KN: In a collaboration of ours, we analyzed numerous drugs that had not met the endpoint because the wrong patient segment was targeted or did meet the endpoint, but the trial was launched overseas. Our challenge was to leverage all of that clinical trial data and see if we could find the right disease indication and the right patient segment for these drugs. We narrowed the drug candidates down to their final concepts, so that our collaborator to could potentially launch the trial again. With our help, a new patient segment and even a new disease altogether could be paired with an ‘old’ drug.
Our sister company, BioXcel Therapeutics, is developing an oncology drug that had failed clinical trials in the early 2000s. But the patient selection criteria the previous developer was using was not optimal, and they were applying the drug to the wrong tumors. By analyzing the whole field of immunology, we drew a different conclusion and found that if we applied the drug to the right tumor type, it might be efficacious. That trial has already started.
Most of our success comes in identifying the right patient group based on the mechanism of action of the drug. It’s even harder to identify patients who may have a sporadic adverse event. Ultimately, we will reach a point, maybe thirty or fifty years from now, when we will have enough data where artificial intelligence and machine learning will come in handy, so that we can predict those types of cases. But true success is when the drug clears the registration trial and is available for patients.

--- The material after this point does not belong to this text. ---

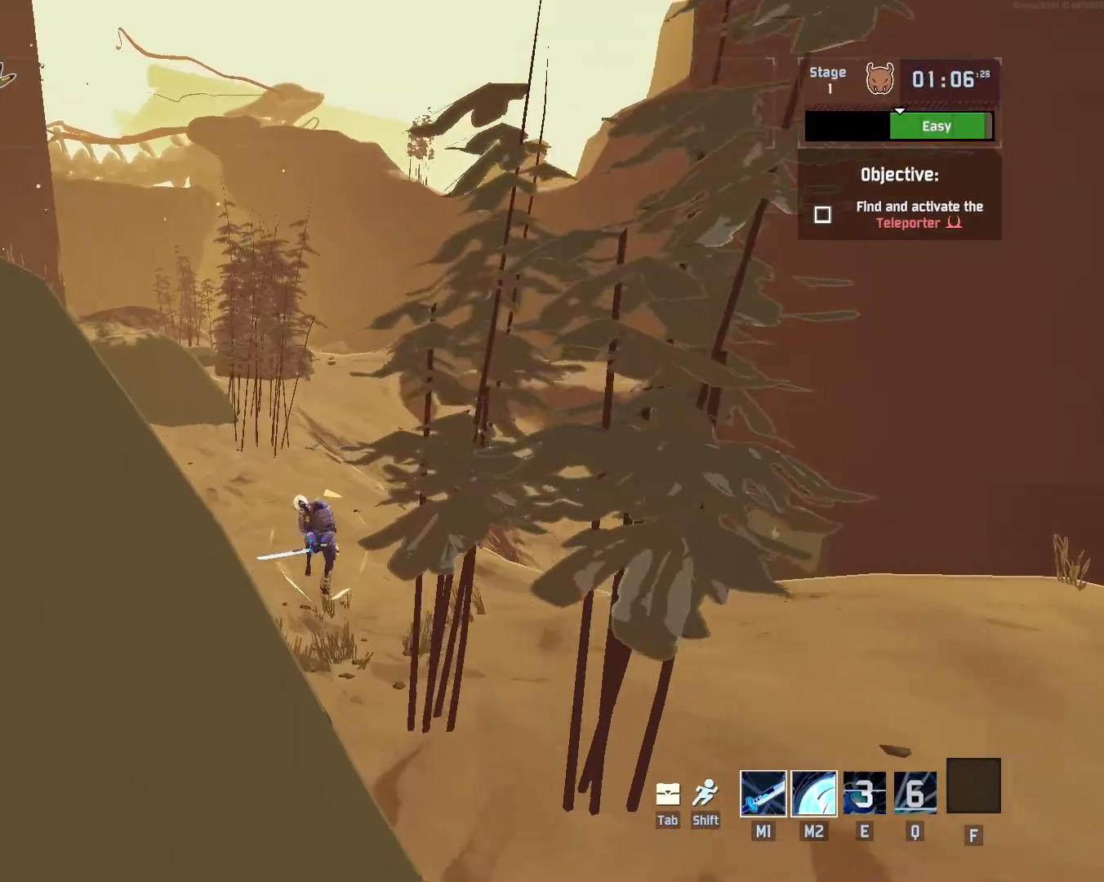
{"keys": ["w"], "mouse": [], "events": [[283, "mouse_left", "down"], [367, "mouse_left", "up"]]}
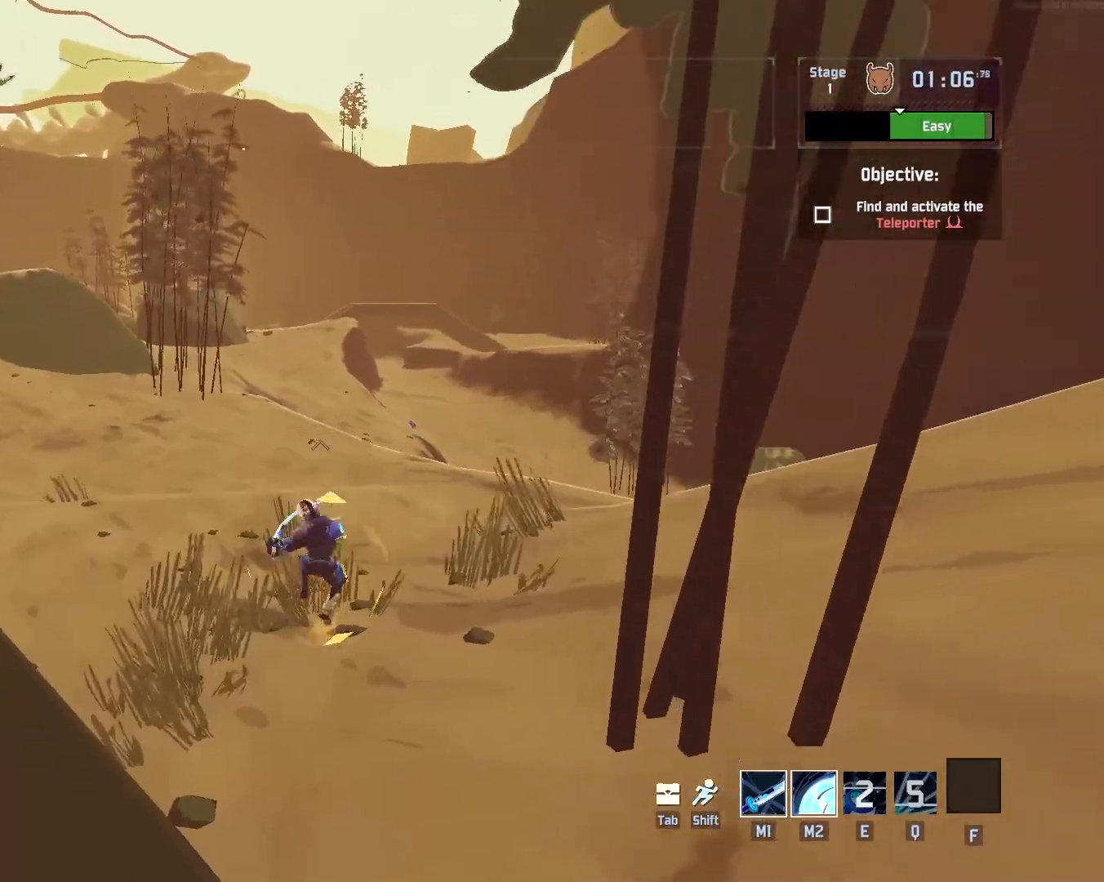
{"keys": ["w"], "mouse": ["right"], "events": [[183, "mouse_right", "down"]]}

KN:Currently, one of the projects is working with Centrexion, a pharma company developing non-opioid pain therapeutics. They came to us with three pre-clinical early stage programs that hadn’t yet entered clinical trials and wanted to know where the best signals of efficacy were and in which patient segment they occurred. Even in pain therapeutics, there is an immense amount of data that just can’t be sorted through by humans, which is where AI steps in. We came up with about a dozen patient segments for three programs where one of the programs has progressed to a Phase 2 trial.
Based on a strong efficacy signal we detected, the program was licensed. The power of AI is in its ability to leverage all this disparate and diverse data to align the mechanism of the drug to the most optimal patient segment so that the chances of success in a trial are enhanced. Not just in building efficiencies and building from automation or faster recruitment, but in finding the right patient segment for developing the drug.